▸ TASK REQUIREMENTS
Pictures aside, output each record exactly.

▸ RECORDS
- - - - -
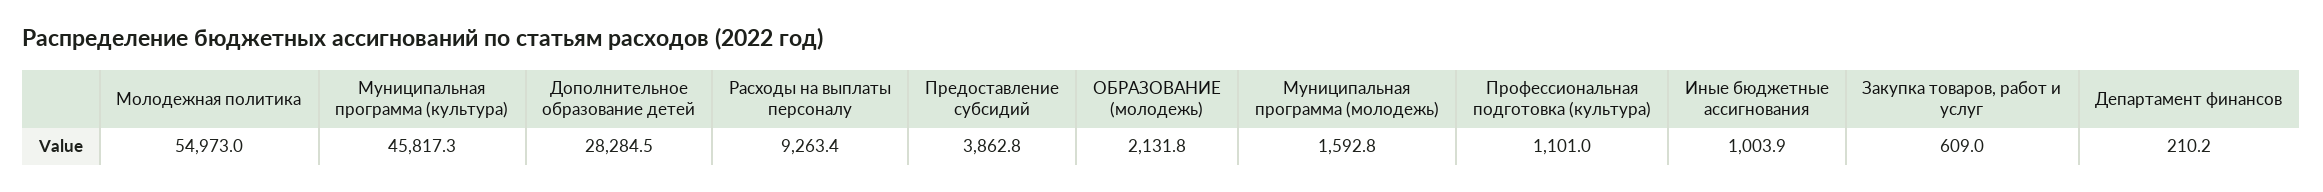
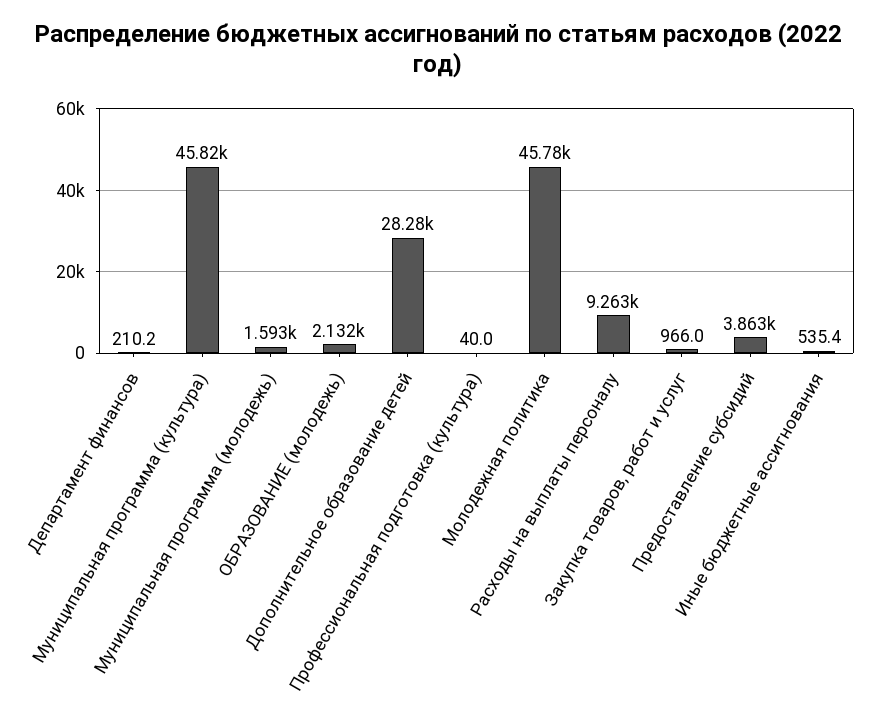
  {
-   "Молодежная политика": 54973,
+   "Молодежная политика": 45780,
    "Муниципальная программа (культура)": 45817.3,
    "Дополнительное образование детей": 28284.5,
    "Расходы на выплаты персоналу": 9263.4,
    "Предоставление субсидий": 3862.8,
    "ОБРАЗОВАНИЕ (молодежь)": 2131.8,
    "Муниципальная программа (молодежь)": 1592.8,
-   "Профессиональная подготовка (культура)": 1101,
+   "Профессиональная подготовка (культура)": 40,
-   "Иные бюджетные ассигнования": 1003.9,
+   "Иные бюджетные ассигнования": 535.4,
-   "Закупка товаров, работ и услуг": 609,
+   "Закупка товаров, работ и услуг": 966,
    "Департамент финансов": 210.2
  }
- - - - -
▸ THE ANSWER
  {
-   "Молодежная политика": 54973,
+   "Молодежная политика": 45780,
    "Муниципальная программа (культура)": 45817.3,
    "Дополнительное образование детей": 28284.5,
    "Расходы на выплаты персоналу": 9263.4,
    "Предоставление субсидий": 3862.8,
    "ОБРАЗОВАНИЕ (молодежь)": 2131.8,
    "Муниципальная программа (молодежь)": 1592.8,
-   "Профессиональная подготовка (культура)": 1101,
+   "Профессиональная подготовка (культура)": 40,
-   "Иные бюджетные ассигнования": 1003.9,
+   "Иные бюджетные ассигнования": 535.4,
-   "Закупка товаров, работ и услуг": 609,
+   "Закупка товаров, работ и услуг": 966,
    "Департамент финансов": 210.2
  }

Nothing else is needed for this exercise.